It’s the ease of putting data online and the difficulty in securing it. Imagine securing a house with 100 doors and windows. Oh, and you want people who are authorized to be able to get in, but only into certain rooms and not others.
Target, the most famous case was hacked because the HVAC company they used had access to their HVAC system. The HVAC company was hacked, and then the hackers got into the Target HVAC system, found their way into the third party POS system which wasn’t secure, but that’s okay, it’s an internal only system, and from there stole almost a hundred thousand credit cards with credit card security codes, customer addresses and your purchase history.
If you have 10,000 customer service agents, each with full access into the billing system, all it takes is for one of them to leak their password. Our company instituted 2FA internally and that was a big mess. It was hard for many of our representatives to understand how it works.
And yet, some companies seem to get it right. I would argue if a company cannot secure my data properly, than it has no business taking and storing it. If they do store it however, and they get hacked, they should feel the full wrath of God come down on them. I’d argue that is what would incentivize them to try harder and get it right. Several existing companies (both large targets and small) demonstrate this can be done, if the problem is taken seriously and sufficient resources allocated. One way to get companies to do that is tough privacy laws (but that requires a government willing to regulate business), the other would be the threat of severe punitive damages brought on by civil suits.

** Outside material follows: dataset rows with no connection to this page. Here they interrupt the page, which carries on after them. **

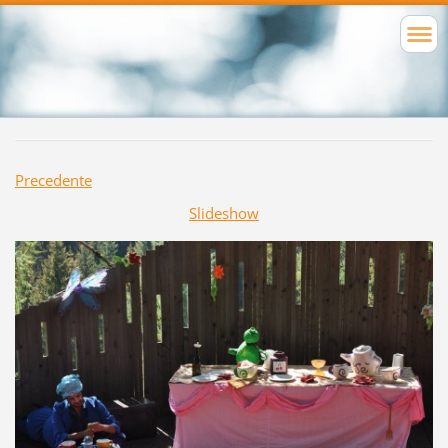
Precedente
Slideshow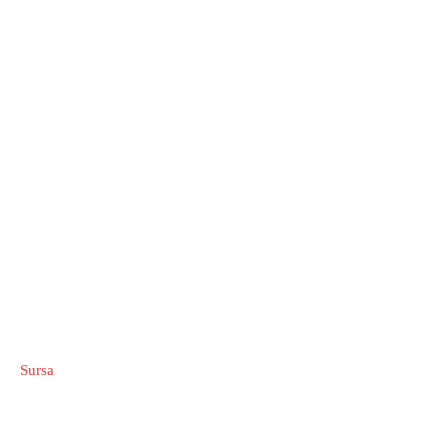
Sursa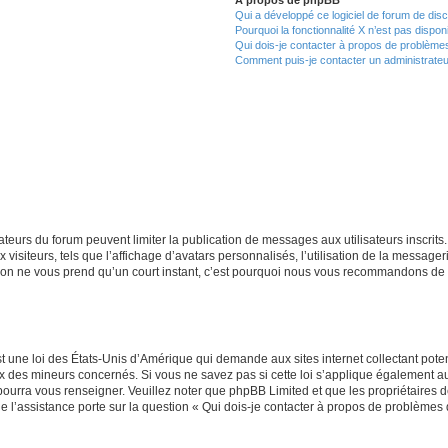
Qui a développé ce logiciel de forum de dis
Pourquoi la fonctionnalité X n’est pas dispon
Qui dois-je contacter à propos de problèmes
Comment puis-je contacter un administrateu
trateurs du forum peuvent limiter la publication de messages aux utilisateurs inscri
visiteurs, tels que l’affichage d’avatars personnalisés, l’utilisation de la messager
ription ne vous prend qu’un court instant, c’est pourquoi nous vous recommandons de l
t une loi des États-Unis d’Amérique qui demande aux sites internet collectant pot
 des mineurs concernés. Si vous ne savez pas si cette loi s’applique également au
 pourra vous renseigner. Veuillez noter que phpBB Limited et que les propriétaires
ue l’assistance porte sur la question « Qui dois-je contacter à propos de problèmes 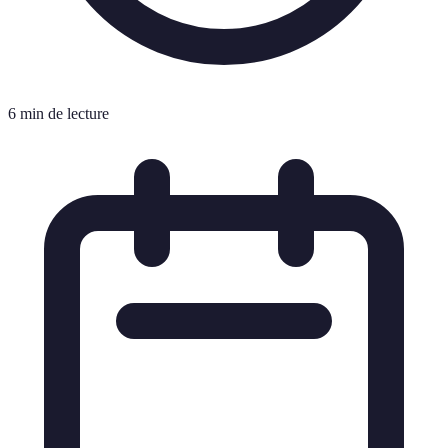
6 min de lecture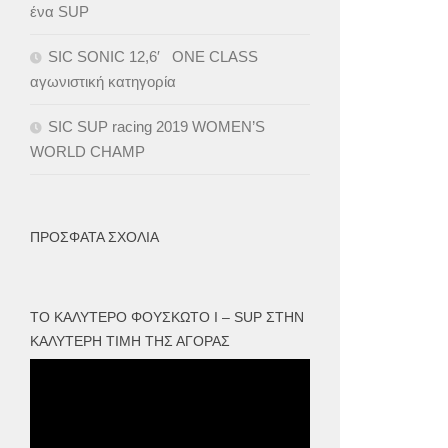
ένα SUP
SIC SONIC 12,6′ ONE CLASS
αγωνιστική κατηγορία
SIC SUP racing 2019 WOMEN’S
WORLD CHAMP
ΠΡΌΣΦΑΤΑ ΣΧΌΛΙΑ
ΤΟ ΚΑΛΎΤΕΡΟ ΦΟΥΣΚΩΤΟ I – SUP ΣΤΗΝ
ΚΑΛΎΤΕΡΗ ΤΙΜΉ ΤΗΣ ΑΓΟΡΆΣ
Πρόγραμμα
Αναπαραγωγής
Βίντεο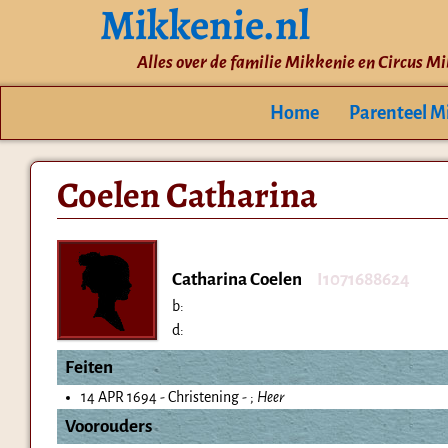
Mikkenie.nl
Alles over de familie Mikkenie en Circus M
Home
Parenteel M
Coelen Catharina
Catharina Coelen
I1071688624
b:
d:
Feiten
14 APR 1694 - Christening - ;
Heer
Voorouders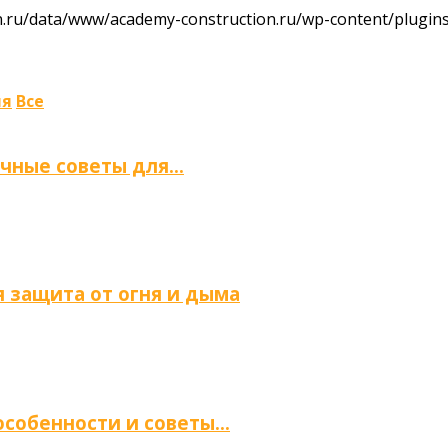
ru/data/www/academy-construction.ru/wp-content/plugins/
ля
Все
ичные советы для…
 защита от огня и дыма
 особенности и советы…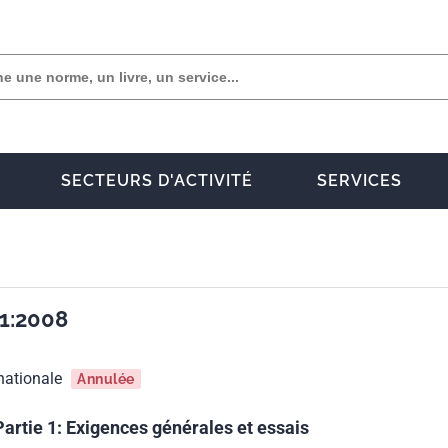
SECTEURS D'ACTIVITÉ
SERVICES
1:2008
nationale
Annulée
artie 1: Exigences générales et essais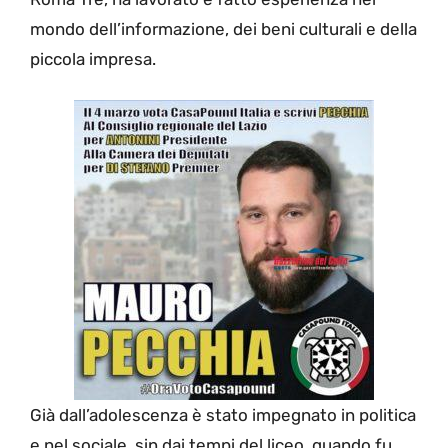
mondo dell’informazione, dei beni culturali e della
piccola impresa.
Già dall’adolescenza è stato impegnato in politica
e nel sociale, sin dai tempi del liceo, quando fu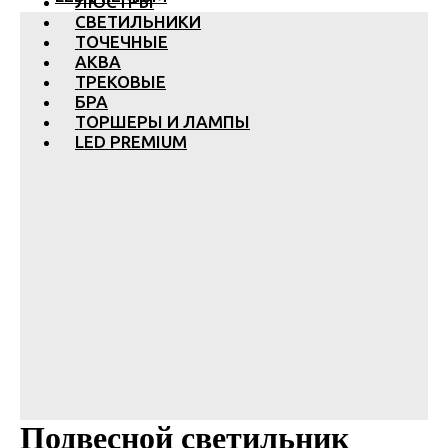
ЛЮСТРЫ
СВЕТИЛЬНИКИ
ТОЧЕЧНЫЕ
АКВА
ТРЕКОВЫЕ
БРА
ТОРШЕРЫ И ЛАМПЫ
LED PREMIUM
Подвесной светильник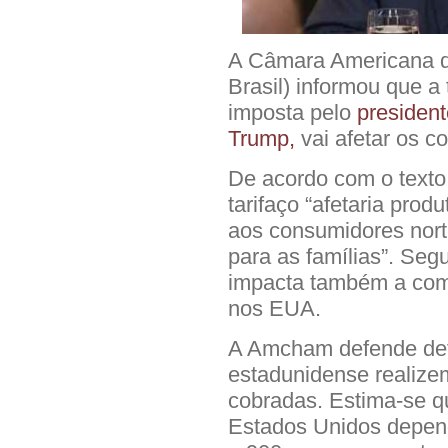
A Câmara Americana d
Brasil) informou que a
imposta pelo
presiden
Trump,
vai afetar os c
De acordo com o texto, 
tarifaço “afetaria prod
aos consumidores nort
para as famílias”. Se
impacta também a comp
nos EUA.
A Amcham defende defe
estadunidense realize
cobradas. Estima-se 
Estados Unidos depend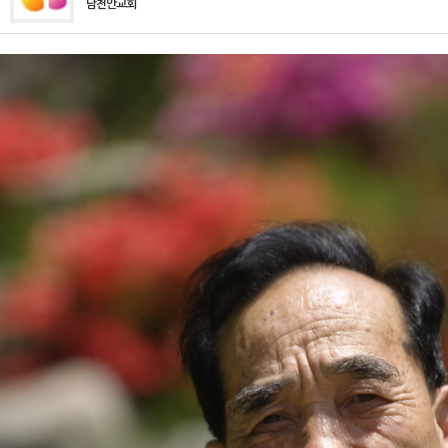
남천안교회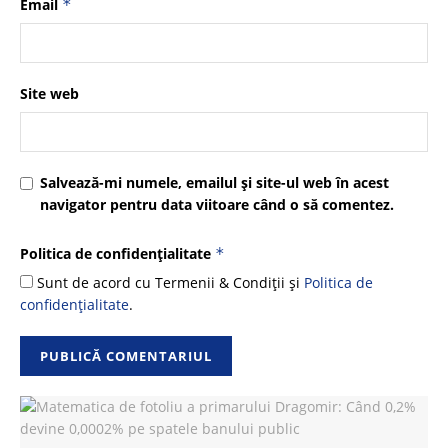
Email
*
Site web
Salvează-mi numele, emailul și site-ul web în acest
navigator pentru data viitoare când o să comentez.
Politica de confidențialitate
*
Sunt de acord cu Termenii & Condiții și
Politica de
confidențialitate
.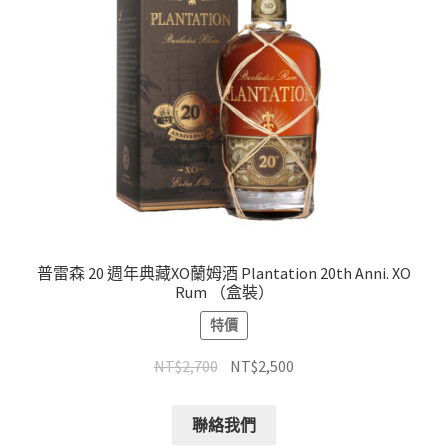
普雷森 20 週年典藏XO蘭姆酒 Plantation 20th Anni. XO
Rum （盒裝）
特價
NT$
2,700
NT$
2,500
聯絡我們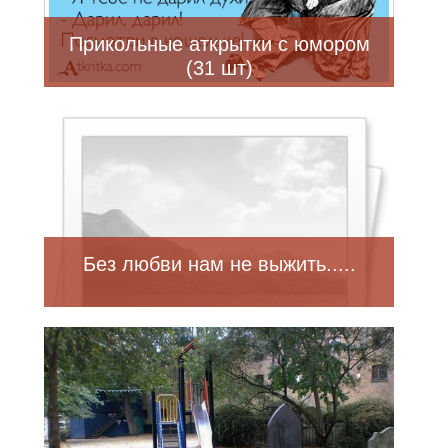
Прикольные аткрытки с юмором
(31 шт)
Без любви нам не выжить.....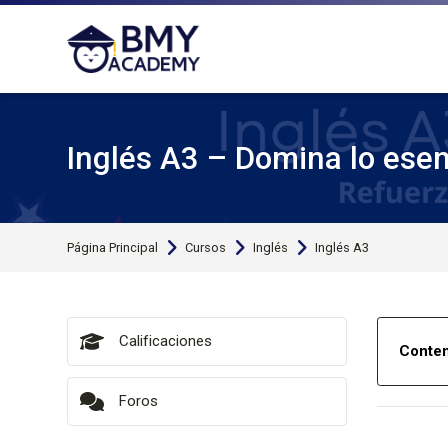
Saltar a la navegación
Saltar al formulario de búsqueda
Saltar al formulario de inicio de sesión
Saltar al pie de página
Salta al contenido principal
Inglés A3 – Domina lo esen
Página Principal
Cursos
Inglés
Inglés A3
Calificaciones
Conten
Foros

Like you, I also experienced the growing pains of 2FA at my work. There was a lot of resistance and indeed, to this day, it can be a real pain depending on what exactly you’re trying to do, but by now it’s firmly entrenched and there is absolutely zero doubt it will remain.
Indeed. It doesn’t seem to be impossible. I do wonder how the security budgets compare at the companies that get it right versus those that don’t. I’ll bet it’s wildly different.
If indeed that’s the case it would make an even stronger argument for steep fines or punitive damages. If those add to the cost of being negligent it would tip scales in favor of more investments towards security.
I’m not sure why the FCC is investigating, instead of some law enforcement agency, but this incident is clearly not being ignored by government regulators.